_EXERCISE_
Retype, word for word, every line of the records below starting at the one that contains "text_box [657, 274, 843, 515]" and ending at the one that contains "Page size: 1500x1125."; include both of those lines and nothing more.

_RECORDS FOR THIS EXERCISE_
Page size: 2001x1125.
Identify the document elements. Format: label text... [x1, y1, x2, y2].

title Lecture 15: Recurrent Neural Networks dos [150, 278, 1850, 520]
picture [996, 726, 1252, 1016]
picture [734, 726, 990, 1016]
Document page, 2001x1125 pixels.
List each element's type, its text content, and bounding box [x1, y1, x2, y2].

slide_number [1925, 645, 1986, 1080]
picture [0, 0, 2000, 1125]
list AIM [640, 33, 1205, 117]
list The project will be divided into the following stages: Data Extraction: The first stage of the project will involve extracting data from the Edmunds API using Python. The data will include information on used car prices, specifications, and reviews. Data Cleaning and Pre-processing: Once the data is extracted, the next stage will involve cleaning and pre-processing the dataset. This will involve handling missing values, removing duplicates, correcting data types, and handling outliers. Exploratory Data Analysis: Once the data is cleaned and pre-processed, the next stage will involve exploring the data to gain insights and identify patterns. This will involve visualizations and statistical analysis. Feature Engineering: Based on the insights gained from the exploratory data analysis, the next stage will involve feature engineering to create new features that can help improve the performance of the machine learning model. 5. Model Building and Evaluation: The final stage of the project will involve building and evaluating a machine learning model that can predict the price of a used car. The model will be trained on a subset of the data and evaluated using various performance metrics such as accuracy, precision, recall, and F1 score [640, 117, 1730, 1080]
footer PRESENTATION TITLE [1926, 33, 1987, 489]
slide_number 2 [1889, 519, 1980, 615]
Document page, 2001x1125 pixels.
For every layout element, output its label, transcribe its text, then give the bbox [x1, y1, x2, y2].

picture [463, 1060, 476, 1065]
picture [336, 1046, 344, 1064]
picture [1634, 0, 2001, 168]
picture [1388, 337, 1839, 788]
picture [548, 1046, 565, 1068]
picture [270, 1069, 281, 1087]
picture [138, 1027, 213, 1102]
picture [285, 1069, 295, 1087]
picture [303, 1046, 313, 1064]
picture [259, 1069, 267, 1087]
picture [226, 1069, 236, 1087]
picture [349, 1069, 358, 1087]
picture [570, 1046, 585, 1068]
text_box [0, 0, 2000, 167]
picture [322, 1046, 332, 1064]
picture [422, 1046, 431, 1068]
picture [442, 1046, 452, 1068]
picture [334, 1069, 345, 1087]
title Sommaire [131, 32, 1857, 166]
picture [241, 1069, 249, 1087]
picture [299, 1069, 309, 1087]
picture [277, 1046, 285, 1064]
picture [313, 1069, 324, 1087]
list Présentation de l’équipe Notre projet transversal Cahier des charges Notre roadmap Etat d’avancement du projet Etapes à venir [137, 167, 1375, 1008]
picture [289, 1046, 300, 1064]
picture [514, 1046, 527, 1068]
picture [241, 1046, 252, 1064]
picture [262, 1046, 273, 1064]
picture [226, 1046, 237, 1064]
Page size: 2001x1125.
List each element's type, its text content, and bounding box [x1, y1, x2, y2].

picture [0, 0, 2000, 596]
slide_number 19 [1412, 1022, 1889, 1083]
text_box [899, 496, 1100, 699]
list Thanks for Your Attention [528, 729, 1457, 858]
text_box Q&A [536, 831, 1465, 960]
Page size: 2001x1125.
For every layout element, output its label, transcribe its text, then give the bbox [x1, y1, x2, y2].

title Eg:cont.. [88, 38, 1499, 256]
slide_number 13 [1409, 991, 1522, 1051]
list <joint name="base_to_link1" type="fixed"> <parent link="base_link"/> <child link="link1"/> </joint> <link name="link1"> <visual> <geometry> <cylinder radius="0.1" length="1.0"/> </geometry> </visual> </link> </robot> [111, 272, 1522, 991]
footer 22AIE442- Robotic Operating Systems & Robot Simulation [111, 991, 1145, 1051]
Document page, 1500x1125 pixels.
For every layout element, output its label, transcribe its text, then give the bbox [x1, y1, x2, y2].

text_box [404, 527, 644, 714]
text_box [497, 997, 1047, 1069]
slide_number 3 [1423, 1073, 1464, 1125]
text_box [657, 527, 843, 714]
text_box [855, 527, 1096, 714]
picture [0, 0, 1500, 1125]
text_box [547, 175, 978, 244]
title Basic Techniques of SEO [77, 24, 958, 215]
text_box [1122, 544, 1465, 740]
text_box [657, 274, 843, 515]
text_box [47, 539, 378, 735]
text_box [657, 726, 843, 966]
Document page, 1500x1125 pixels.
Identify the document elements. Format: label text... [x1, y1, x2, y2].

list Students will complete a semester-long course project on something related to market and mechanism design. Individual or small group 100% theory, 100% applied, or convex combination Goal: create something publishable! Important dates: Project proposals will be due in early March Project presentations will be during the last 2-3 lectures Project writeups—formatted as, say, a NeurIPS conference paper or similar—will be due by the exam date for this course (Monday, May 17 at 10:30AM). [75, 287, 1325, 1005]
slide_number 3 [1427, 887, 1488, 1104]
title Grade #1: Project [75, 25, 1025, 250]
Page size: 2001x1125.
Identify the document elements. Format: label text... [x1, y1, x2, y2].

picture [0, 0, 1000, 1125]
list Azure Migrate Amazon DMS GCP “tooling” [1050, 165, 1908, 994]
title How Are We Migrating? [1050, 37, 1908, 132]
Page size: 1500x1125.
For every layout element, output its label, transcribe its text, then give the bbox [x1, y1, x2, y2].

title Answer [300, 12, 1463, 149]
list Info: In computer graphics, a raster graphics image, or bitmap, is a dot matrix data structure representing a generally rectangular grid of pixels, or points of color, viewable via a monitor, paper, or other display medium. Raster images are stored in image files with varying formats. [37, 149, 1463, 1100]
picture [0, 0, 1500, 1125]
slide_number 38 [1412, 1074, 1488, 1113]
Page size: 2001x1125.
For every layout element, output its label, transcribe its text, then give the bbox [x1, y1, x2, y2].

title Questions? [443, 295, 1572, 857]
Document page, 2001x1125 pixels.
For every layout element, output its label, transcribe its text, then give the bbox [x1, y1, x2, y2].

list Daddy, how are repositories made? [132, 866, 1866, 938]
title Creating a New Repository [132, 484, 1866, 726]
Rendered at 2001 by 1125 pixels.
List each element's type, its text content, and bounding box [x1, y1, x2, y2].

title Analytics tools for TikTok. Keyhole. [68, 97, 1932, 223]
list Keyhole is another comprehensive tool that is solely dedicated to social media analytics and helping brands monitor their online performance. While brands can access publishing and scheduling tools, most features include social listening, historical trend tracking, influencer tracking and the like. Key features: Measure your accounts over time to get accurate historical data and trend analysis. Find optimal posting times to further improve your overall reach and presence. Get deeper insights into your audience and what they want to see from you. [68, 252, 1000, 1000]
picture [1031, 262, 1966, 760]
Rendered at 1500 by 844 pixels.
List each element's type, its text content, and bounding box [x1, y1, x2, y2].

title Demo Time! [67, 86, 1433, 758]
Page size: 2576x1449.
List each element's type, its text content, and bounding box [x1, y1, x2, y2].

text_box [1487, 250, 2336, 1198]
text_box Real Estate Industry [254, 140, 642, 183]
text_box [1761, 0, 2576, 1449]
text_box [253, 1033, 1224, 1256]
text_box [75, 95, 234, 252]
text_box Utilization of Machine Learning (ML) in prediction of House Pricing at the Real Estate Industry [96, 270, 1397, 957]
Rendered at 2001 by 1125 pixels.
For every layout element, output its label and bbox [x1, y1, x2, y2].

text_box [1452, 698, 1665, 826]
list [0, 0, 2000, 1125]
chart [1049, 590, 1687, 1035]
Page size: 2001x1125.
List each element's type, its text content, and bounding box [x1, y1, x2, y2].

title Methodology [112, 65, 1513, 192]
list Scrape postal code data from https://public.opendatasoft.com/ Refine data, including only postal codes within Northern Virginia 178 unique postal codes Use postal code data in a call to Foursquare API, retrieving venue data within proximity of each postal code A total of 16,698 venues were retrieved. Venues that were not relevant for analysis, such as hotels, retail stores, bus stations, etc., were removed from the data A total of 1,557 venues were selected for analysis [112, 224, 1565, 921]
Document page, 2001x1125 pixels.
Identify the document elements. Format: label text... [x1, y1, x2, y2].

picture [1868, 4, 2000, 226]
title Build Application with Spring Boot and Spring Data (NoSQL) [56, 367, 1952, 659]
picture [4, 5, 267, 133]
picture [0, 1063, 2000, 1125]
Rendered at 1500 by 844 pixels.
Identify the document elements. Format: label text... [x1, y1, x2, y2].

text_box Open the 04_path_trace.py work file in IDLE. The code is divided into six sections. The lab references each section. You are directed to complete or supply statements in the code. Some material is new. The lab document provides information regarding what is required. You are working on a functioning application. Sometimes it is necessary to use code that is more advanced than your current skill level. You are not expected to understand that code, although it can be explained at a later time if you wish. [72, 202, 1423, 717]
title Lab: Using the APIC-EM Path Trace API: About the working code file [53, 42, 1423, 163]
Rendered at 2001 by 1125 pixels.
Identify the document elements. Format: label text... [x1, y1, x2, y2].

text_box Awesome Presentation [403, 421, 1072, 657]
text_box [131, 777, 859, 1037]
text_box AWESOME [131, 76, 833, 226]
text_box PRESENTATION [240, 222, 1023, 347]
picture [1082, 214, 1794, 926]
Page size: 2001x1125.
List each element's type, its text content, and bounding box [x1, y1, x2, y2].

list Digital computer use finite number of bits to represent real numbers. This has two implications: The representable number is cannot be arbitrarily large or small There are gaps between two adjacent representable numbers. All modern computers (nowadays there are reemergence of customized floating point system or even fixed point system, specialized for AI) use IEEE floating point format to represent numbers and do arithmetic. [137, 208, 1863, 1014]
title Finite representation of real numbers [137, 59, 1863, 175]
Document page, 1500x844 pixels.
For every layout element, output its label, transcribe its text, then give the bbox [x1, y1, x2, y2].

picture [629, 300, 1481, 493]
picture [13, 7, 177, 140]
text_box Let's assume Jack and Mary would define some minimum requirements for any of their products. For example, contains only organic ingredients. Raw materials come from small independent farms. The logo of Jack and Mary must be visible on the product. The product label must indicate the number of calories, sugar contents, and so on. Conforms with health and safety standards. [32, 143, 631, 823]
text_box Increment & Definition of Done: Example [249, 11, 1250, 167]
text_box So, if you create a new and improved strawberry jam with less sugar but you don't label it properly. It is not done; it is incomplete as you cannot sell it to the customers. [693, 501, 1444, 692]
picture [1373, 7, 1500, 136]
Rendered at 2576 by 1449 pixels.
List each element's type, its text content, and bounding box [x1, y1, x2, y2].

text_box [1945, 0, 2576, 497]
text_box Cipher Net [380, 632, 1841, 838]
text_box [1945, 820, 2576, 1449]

_SOLUTION TO THIS PROBLEM_
text_box [657, 274, 843, 515]
text_box [47, 539, 378, 735]
text_box [657, 726, 843, 966]
Document page, 1500x1125 pixels.
Identify the document elements. Format: label text... [x1, y1, x2, y2].

list Students will complete a semester-long course project on something related to market and mechanism design. Individual or small group 100% theory, 100% applied, or convex combination Goal: create something publishable! Important dates: Project proposals will be due in early March Project presentations will be during the last 2-3 lectures Project writeups—formatted as, say, a NeurIPS conference paper or similar—will be due by the exam date for this course (Monday, May 17 at 10:30AM). [75, 287, 1325, 1005]
slide_number 3 [1427, 887, 1488, 1104]
title Grade #1: Project [75, 25, 1025, 250]
Page size: 2001x1125.
Identify the document elements. Format: label text... [x1, y1, x2, y2].

picture [0, 0, 1000, 1125]
list Azure Migrate Amazon DMS GCP “tooling” [1050, 165, 1908, 994]
title How Are We Migrating? [1050, 37, 1908, 132]
Page size: 1500x1125.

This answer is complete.